Senate Majority Whip John Thune is perhaps the first Republican to admit what’s happening.
“Right now, obviously, Trump has a problem with the middle of the electorate, with independents, and they’re the people who are undecided in national elections,” Thune, R-S.D., told reporters in the Capitol. “I think he can win those back, but it’ll probably require not only a message that deals with substance and policy but, I think, a message that conveys, perhaps, a different tone.”..
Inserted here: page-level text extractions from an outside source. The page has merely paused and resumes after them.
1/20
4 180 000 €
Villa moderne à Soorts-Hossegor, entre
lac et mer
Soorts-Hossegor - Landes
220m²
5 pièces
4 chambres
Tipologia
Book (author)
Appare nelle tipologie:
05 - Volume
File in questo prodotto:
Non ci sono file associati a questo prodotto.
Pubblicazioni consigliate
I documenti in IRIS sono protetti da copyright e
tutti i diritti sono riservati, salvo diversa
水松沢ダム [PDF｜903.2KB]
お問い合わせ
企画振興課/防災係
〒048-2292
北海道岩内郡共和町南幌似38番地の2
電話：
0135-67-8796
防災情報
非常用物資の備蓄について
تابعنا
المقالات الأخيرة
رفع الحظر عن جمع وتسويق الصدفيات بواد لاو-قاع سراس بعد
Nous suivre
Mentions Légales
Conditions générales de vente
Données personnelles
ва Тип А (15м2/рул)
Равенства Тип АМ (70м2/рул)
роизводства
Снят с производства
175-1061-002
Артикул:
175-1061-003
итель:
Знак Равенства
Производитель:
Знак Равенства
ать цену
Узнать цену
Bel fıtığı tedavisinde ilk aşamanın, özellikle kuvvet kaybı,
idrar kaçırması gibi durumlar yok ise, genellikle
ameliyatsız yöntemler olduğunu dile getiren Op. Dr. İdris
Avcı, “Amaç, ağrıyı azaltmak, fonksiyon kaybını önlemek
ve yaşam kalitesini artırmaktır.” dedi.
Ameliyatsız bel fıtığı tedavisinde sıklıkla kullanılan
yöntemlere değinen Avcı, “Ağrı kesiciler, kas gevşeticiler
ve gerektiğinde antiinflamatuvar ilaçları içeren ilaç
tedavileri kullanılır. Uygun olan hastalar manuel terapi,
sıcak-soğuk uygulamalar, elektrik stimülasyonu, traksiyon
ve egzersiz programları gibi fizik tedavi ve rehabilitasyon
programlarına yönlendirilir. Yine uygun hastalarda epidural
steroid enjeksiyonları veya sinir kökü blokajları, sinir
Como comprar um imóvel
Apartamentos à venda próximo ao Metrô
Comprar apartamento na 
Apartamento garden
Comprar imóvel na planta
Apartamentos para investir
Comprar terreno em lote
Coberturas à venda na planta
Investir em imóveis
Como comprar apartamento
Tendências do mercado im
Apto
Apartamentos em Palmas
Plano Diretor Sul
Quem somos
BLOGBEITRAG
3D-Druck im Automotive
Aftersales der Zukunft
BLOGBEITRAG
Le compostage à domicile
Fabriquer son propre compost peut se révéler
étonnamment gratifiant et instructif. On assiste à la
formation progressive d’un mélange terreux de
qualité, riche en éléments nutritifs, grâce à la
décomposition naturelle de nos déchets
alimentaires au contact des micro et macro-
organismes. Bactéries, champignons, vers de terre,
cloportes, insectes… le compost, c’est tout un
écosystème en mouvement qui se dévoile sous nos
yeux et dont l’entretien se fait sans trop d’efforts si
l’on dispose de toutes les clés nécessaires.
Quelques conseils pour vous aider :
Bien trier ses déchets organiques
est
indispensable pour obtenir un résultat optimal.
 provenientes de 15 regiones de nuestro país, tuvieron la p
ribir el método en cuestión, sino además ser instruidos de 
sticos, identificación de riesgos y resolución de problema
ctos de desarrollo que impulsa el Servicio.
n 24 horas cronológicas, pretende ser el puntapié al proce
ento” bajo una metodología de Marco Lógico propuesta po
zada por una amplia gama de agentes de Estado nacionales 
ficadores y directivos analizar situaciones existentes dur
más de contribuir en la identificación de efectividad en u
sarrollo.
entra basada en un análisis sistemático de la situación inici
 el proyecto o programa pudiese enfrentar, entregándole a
Asked whether the latest numbers were a wake-up call for the Trump campaign, Thune said, “It’s a message that there needs to be a — certainly a change in probably strategy as far as the White House’s messaging is concerned.”
Thune said Trump could boost Republican Senate candidates if he could “perform better in terms of his own standing with the voters.” He said the president is “in a bit of a low point right now, but as we all know in politics, in a short amount of time things can change.”
I have always maintained that polls tell us what would happen if the election were to be held today, which is why I agree with Thune—a lot can change over the next four months. But the senator suggested that Trump needs to change, which frankly, sounds a bit delusional.
Anyone who has been paying attention for the last four years knows that while Trump is occasionally able to give a scripted speech, the reason he craves his campaign rallies is because the adoring fans feed his narcissistic ego when he provides them with huge helpings of red meat. The president has already demonstrated that he is unwilling to give that up—even when lives are on the line during a pandemic.
Senator Thune is one of the Republicans who enabled Trump by voting against his removal from office after this prescient warning from Representative Adam Schiff.
Let’s be very clear: Donald Trump is incapable of changing. If anything is going to alter what the polls are telling us about the outcome of the November election, it will have to come from somewhere else.